Extracted data
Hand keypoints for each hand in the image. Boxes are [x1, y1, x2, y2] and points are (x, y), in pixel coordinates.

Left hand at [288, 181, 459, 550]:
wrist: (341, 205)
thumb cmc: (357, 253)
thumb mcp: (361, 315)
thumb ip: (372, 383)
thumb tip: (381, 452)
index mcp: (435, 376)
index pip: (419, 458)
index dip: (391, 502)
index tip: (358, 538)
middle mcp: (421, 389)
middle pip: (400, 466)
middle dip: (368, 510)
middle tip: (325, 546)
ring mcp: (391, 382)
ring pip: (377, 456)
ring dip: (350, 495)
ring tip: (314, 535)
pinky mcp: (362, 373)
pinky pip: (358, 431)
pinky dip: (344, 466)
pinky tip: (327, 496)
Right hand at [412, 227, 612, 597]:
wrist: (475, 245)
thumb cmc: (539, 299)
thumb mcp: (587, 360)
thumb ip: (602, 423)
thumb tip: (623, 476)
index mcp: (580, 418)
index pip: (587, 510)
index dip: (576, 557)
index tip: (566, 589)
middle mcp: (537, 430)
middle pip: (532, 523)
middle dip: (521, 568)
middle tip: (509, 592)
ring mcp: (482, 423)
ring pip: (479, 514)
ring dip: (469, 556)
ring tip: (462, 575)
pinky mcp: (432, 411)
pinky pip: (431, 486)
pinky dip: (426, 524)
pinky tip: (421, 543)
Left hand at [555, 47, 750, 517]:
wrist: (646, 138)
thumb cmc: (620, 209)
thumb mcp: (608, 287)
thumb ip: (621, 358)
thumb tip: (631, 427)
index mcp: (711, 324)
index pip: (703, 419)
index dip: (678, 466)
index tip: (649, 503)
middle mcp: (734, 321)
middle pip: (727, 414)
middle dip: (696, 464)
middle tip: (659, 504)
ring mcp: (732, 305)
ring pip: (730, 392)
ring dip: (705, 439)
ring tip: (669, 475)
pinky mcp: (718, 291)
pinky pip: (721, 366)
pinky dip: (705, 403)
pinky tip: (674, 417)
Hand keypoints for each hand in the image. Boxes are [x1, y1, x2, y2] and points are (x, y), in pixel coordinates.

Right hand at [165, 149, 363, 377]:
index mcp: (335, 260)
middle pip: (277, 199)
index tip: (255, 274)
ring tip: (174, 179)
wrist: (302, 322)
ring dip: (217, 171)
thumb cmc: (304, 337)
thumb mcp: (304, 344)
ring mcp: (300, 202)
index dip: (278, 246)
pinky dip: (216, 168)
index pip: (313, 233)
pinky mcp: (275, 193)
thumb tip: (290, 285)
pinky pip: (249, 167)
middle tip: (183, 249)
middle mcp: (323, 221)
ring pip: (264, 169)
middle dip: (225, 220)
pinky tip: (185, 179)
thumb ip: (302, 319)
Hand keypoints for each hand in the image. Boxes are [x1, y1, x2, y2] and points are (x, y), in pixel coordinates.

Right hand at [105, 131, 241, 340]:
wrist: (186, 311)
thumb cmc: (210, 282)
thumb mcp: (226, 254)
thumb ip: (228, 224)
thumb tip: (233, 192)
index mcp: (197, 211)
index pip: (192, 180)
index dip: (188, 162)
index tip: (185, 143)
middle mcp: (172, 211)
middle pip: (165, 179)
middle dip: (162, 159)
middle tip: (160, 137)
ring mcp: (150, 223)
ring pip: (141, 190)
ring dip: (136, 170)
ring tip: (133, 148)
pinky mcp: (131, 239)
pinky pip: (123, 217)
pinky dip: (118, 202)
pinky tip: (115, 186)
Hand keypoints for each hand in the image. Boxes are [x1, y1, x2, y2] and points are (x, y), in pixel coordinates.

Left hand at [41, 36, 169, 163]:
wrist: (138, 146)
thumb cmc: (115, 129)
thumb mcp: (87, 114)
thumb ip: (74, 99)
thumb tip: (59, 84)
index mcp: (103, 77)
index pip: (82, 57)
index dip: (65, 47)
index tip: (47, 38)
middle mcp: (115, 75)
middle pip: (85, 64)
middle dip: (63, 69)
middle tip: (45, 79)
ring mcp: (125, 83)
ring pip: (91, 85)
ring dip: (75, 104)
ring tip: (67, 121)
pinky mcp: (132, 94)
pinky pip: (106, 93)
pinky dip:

* * *

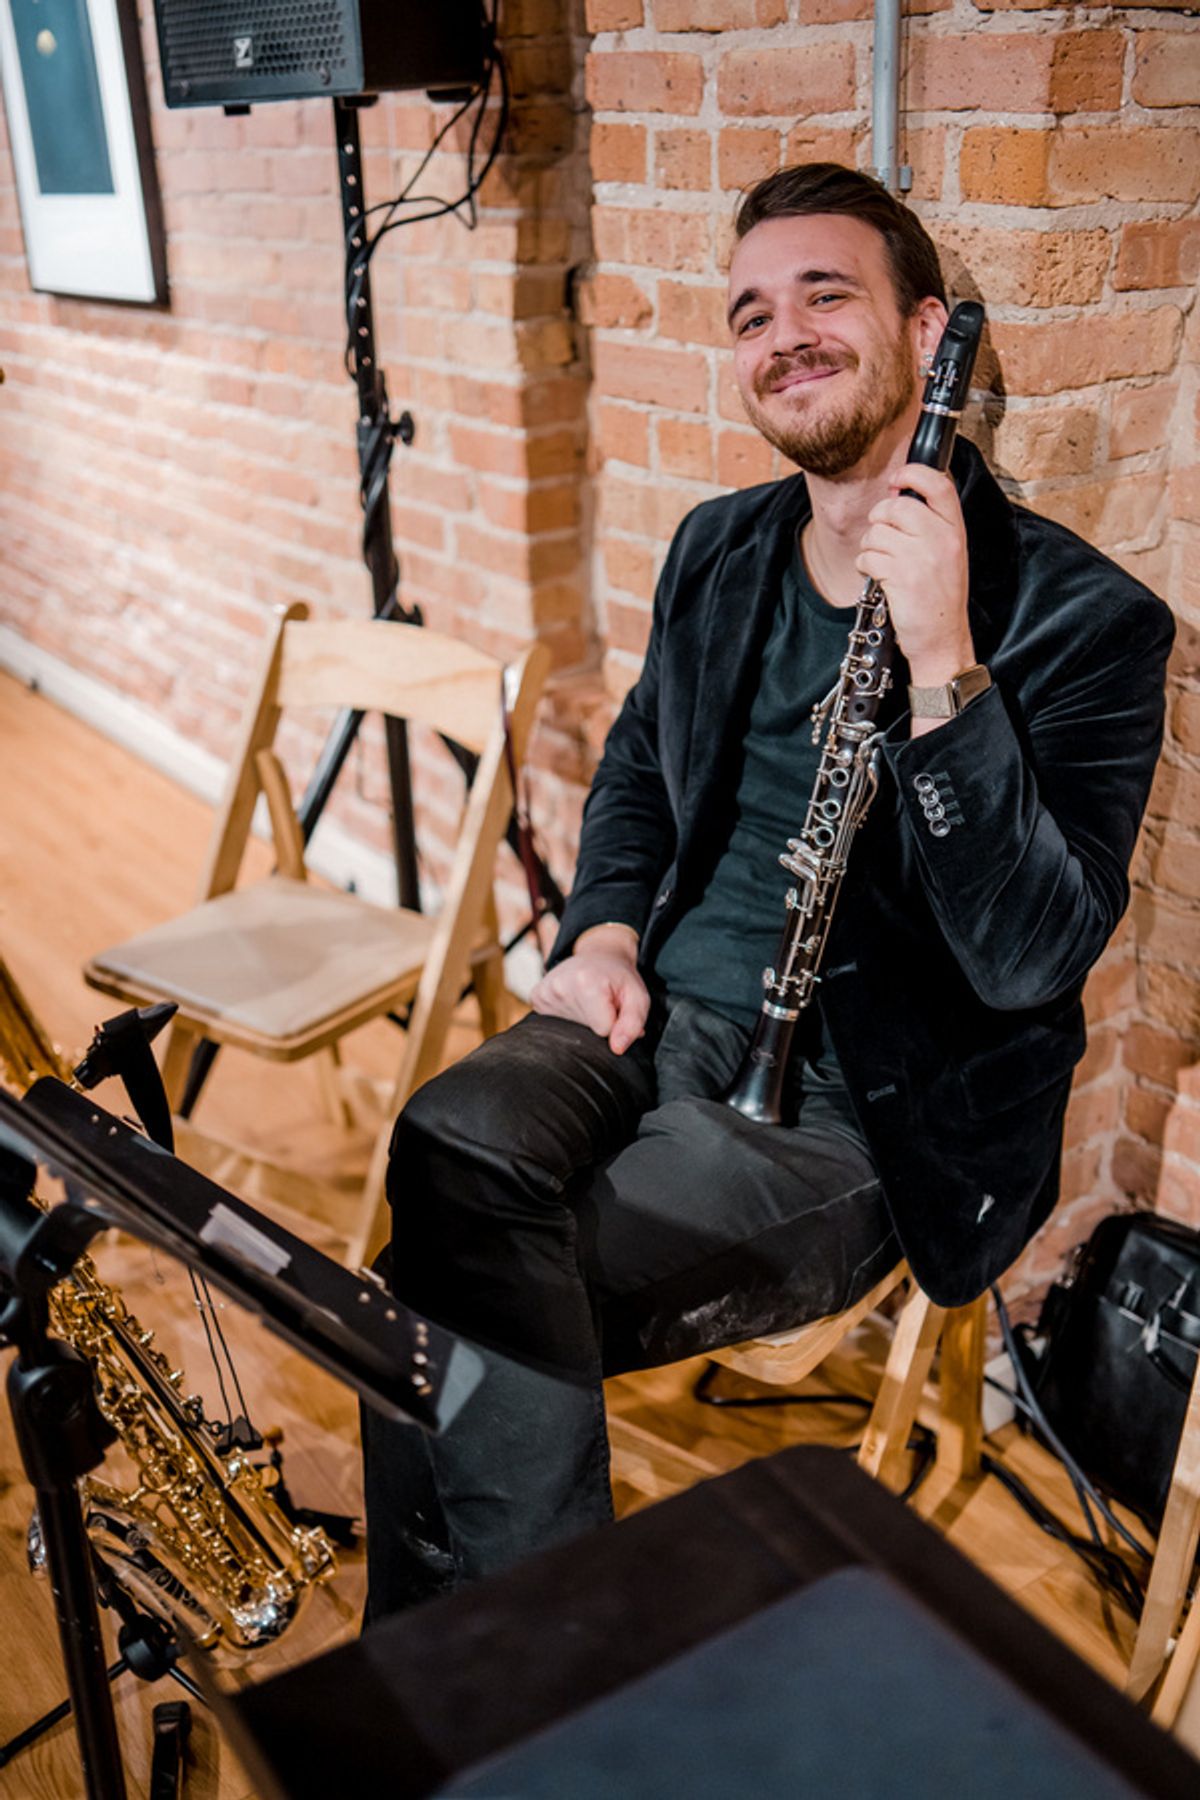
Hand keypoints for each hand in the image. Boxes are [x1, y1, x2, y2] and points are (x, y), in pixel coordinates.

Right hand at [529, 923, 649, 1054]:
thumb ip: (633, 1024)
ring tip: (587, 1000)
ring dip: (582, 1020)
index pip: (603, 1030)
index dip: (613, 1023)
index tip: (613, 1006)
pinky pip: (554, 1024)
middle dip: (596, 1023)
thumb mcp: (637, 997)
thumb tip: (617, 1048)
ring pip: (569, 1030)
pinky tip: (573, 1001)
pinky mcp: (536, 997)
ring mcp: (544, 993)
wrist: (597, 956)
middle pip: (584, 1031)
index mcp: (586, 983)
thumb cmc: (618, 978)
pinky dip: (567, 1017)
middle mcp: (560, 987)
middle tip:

* * *

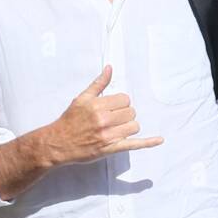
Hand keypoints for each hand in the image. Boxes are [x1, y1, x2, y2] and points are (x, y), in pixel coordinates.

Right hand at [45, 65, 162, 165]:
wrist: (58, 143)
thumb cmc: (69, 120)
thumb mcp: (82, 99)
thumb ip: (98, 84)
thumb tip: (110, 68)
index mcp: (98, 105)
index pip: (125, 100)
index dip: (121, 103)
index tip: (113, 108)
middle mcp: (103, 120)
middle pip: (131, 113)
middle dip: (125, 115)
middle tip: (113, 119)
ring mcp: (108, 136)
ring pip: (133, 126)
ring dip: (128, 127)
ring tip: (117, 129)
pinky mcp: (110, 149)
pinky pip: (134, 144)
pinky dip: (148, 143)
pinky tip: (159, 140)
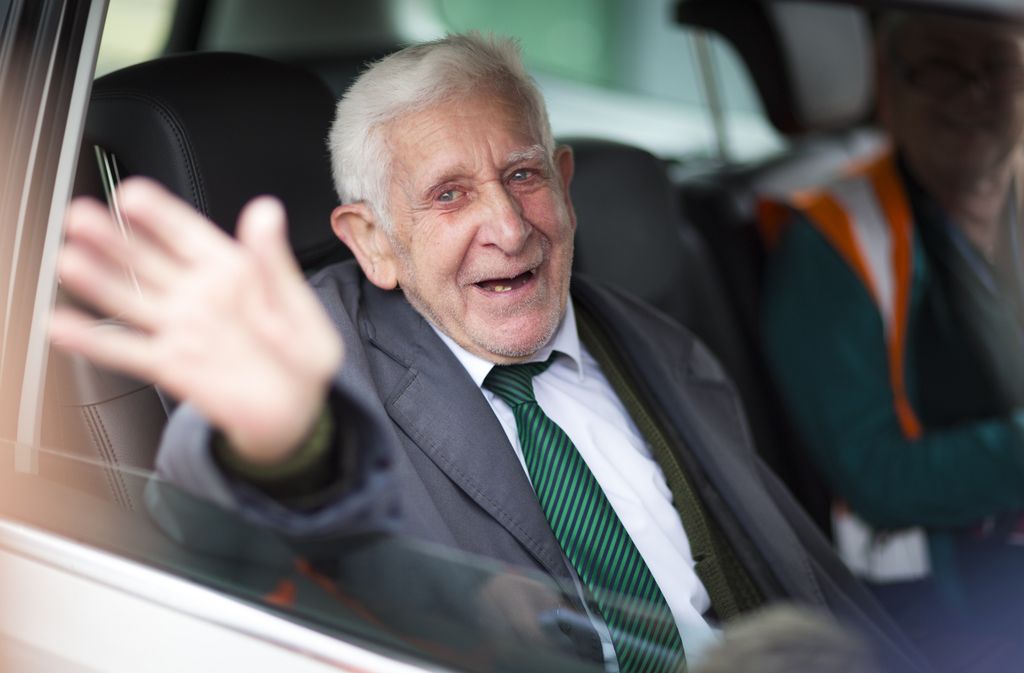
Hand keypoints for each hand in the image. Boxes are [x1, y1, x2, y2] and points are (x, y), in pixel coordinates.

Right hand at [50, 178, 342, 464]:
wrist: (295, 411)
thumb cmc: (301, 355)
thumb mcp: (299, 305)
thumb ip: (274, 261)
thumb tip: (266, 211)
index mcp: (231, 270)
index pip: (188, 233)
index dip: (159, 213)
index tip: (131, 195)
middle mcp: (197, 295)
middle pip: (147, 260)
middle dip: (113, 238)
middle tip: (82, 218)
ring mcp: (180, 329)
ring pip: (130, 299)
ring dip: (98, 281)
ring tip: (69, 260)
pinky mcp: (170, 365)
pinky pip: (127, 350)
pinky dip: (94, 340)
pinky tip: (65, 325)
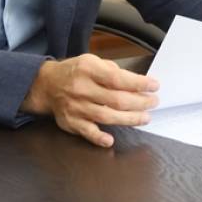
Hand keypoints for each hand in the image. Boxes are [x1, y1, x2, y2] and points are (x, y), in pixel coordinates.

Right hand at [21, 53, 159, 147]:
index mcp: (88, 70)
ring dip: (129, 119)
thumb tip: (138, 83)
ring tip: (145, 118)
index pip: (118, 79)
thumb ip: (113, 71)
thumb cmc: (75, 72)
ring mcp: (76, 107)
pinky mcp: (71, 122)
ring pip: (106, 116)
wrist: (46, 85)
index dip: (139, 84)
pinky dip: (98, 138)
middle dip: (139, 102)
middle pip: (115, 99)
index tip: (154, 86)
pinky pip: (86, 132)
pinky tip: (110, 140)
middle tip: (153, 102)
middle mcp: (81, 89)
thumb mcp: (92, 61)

Problem to solve
All that is needed is the exact run of lines above from the line containing "pinky tip: (185, 179)" through the line containing "pinky mcp: (131, 239)", both of them included.

Answer for this exercise
pinky tip: (185, 179)
thumb ip: (302, 319)
Hand keypoints for each hand in the image. Boxes are [x1, y1, x2, y2] and points are (x, y), in pixel coordinates.

Right hand at [105, 131, 241, 340]:
wrist: (186, 311)
thumb cmc: (210, 282)
thumb mcp: (226, 254)
thumb ip: (228, 224)
thumb tip: (233, 192)
index mcp: (197, 211)
index pip: (192, 180)
index dip: (188, 162)
index tip: (185, 143)
middle mcp: (172, 211)
middle pip: (165, 179)
middle dip: (162, 159)
middle tip: (160, 137)
ring mcp: (150, 223)
ring pip: (141, 190)
ring dip: (136, 170)
ring tip: (133, 148)
pinky mcp: (131, 239)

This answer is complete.